PROVIDED RECORDS
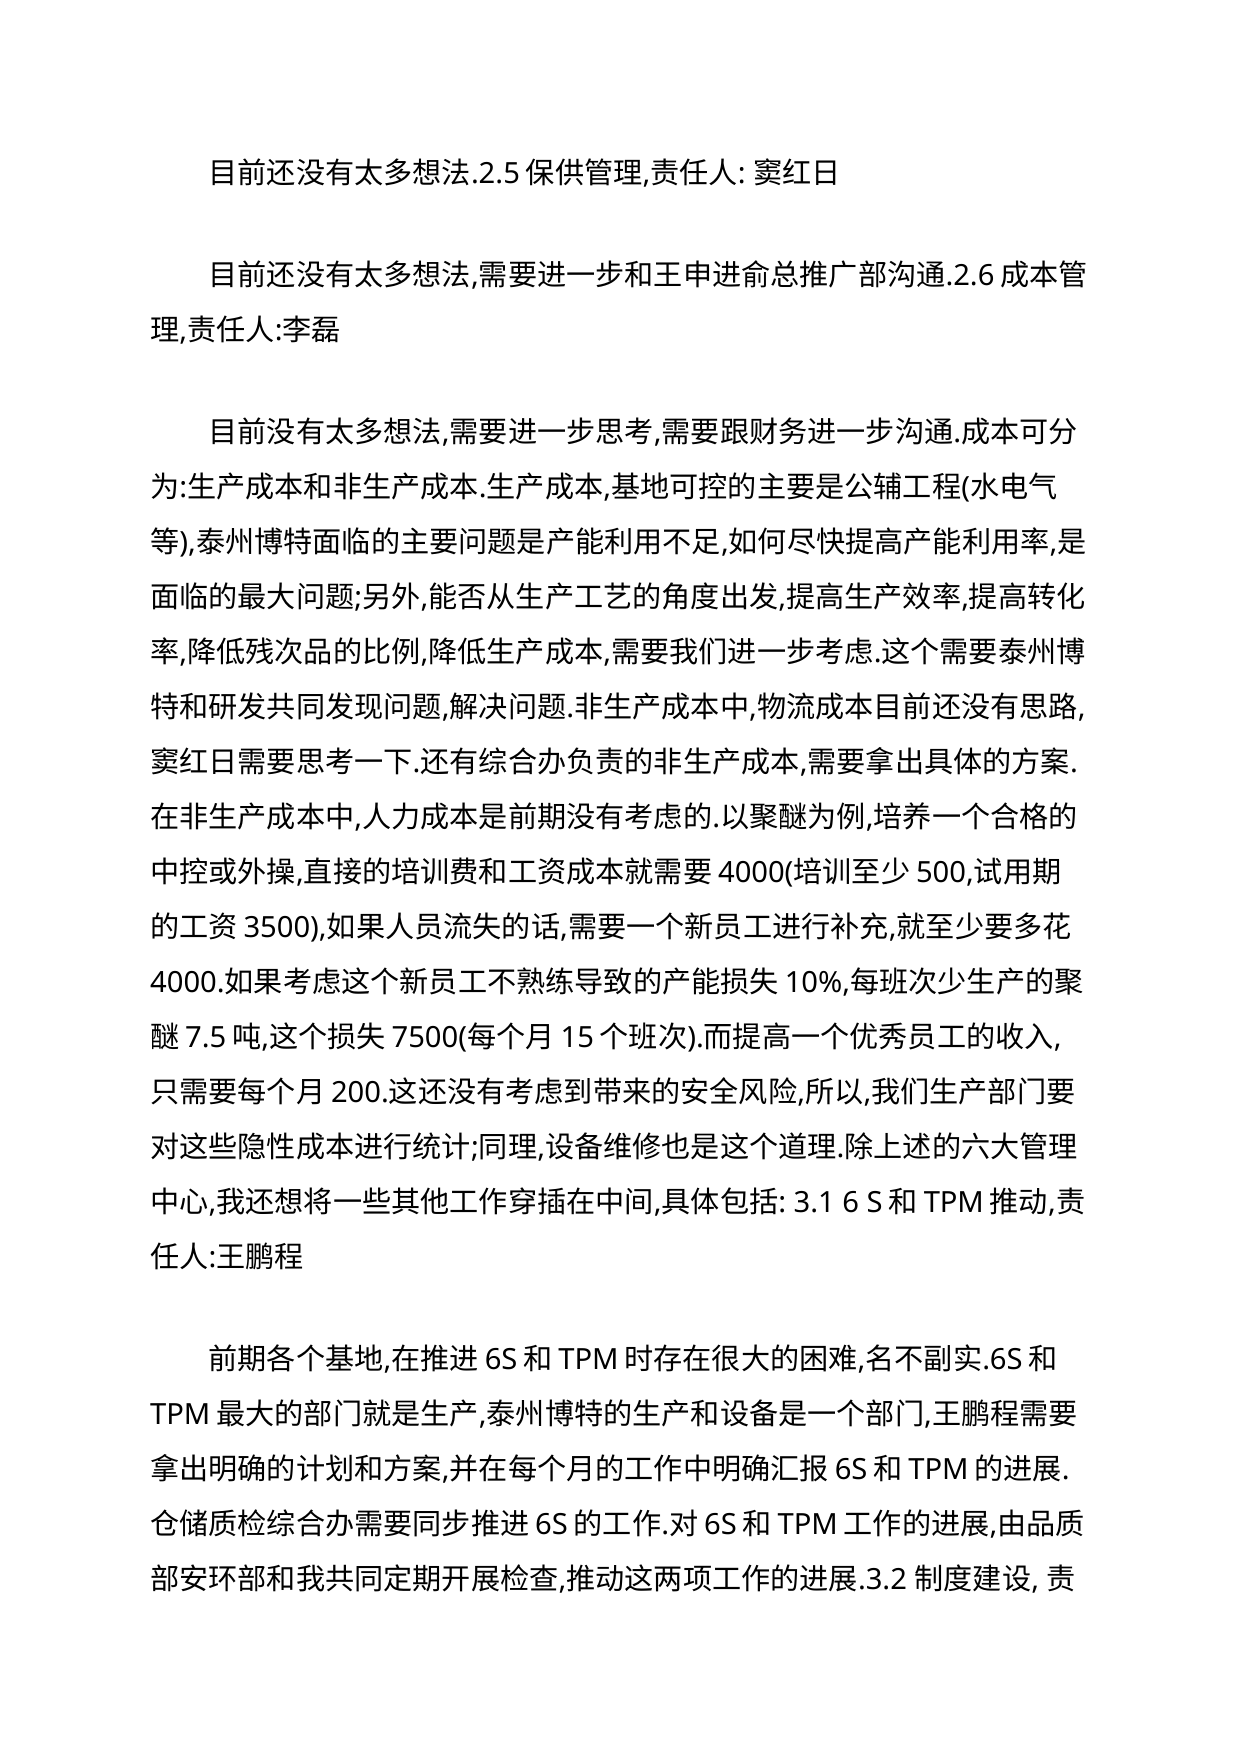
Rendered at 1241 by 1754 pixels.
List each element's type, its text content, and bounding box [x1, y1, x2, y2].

text 目前没有太多想法,需要进一步思考,需要跟财务进一步沟通.成本可分为:生产成本和非生产成本.生产成本,基地可控的主要是公辅工程(水电气等),泰州博特面临的主要问题是产能利用不足,如何尽快提高产能利用率,是面临的最大问题;另外,能否从生产工艺的角度出发,提高生产效率,提高转化率,降低残次品的比例,降低生产成本,需要我们进一步考虑.这个需要泰州博特和研发共同发现问题,解决问题.非生产成本中,物流成本目前还没有思路,窦红日需要思考一下.还有综合办负责的非生产成本,需要拿出具体的方案.在非生产成本中,人力成本是前期没有考虑的.以聚醚为例,培养一个合格的中控或外操,直接的培训费和工资成本就需要4000(培训至少500,试用期的工资3500),如果人员流失的话,需要一个新员工进行补充,就至少要多花4000.如果考虑这个新员工不熟练导致的产能损失10%,每班次少生产的聚醚7.5吨,这个损失7500(每个月15个班次).而提高一个优秀员工的收入,只需要每个月200.这还没有考虑到带来的安全风险,所以,我们生产部门要对这些隐性成本进行统计;同理,设备维修也是这个道理.除上述的六大管理中心,我还想将一些其他工作穿插在中间,具体包括: 3.1 6 S和TPM推动,责任人:王鹏程 [150, 409, 1090, 1276]
text 目前还没有太多想法.2.5保供管理,责任人: 窦红日 [150, 150, 1090, 192]
text 目前还没有太多想法,需要进一步和王申进俞总推广部沟通.2.6成本管理,责任人:李磊 [150, 252, 1090, 349]
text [150, 1336, 1090, 1598]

YOUR OBJECTIVE
I need the entries printed exactly, with each picture left out.

FINISHED EXERCISE
Rendered at 1241 by 1754 pixels.
List each element's type, its text content, and bounding box [x1, y1, x2, y2].

text 目前没有太多想法,需要进一步思考,需要跟财务进一步沟通.成本可分为:生产成本和非生产成本.生产成本,基地可控的主要是公辅工程(水电气等),泰州博特面临的主要问题是产能利用不足,如何尽快提高产能利用率,是面临的最大问题;另外,能否从生产工艺的角度出发,提高生产效率,提高转化率,降低残次品的比例,降低生产成本,需要我们进一步考虑.这个需要泰州博特和研发共同发现问题,解决问题.非生产成本中,物流成本目前还没有思路,窦红日需要思考一下.还有综合办负责的非生产成本,需要拿出具体的方案.在非生产成本中,人力成本是前期没有考虑的.以聚醚为例,培养一个合格的中控或外操,直接的培训费和工资成本就需要4000(培训至少500,试用期的工资3500),如果人员流失的话,需要一个新员工进行补充,就至少要多花4000.如果考虑这个新员工不熟练导致的产能损失10%,每班次少生产的聚醚7.5吨,这个损失7500(每个月15个班次).而提高一个优秀员工的收入,只需要每个月200.这还没有考虑到带来的安全风险,所以,我们生产部门要对这些隐性成本进行统计;同理,设备维修也是这个道理.除上述的六大管理中心,我还想将一些其他工作穿插在中间,具体包括: 3.1 6 S和TPM推动,责任人:王鹏程 [150, 409, 1090, 1276]
text 目前还没有太多想法.2.5保供管理,责任人: 窦红日 [150, 150, 1090, 192]
text 目前还没有太多想法,需要进一步和王申进俞总推广部沟通.2.6成本管理,责任人:李磊 [150, 252, 1090, 349]
text [150, 1336, 1090, 1598]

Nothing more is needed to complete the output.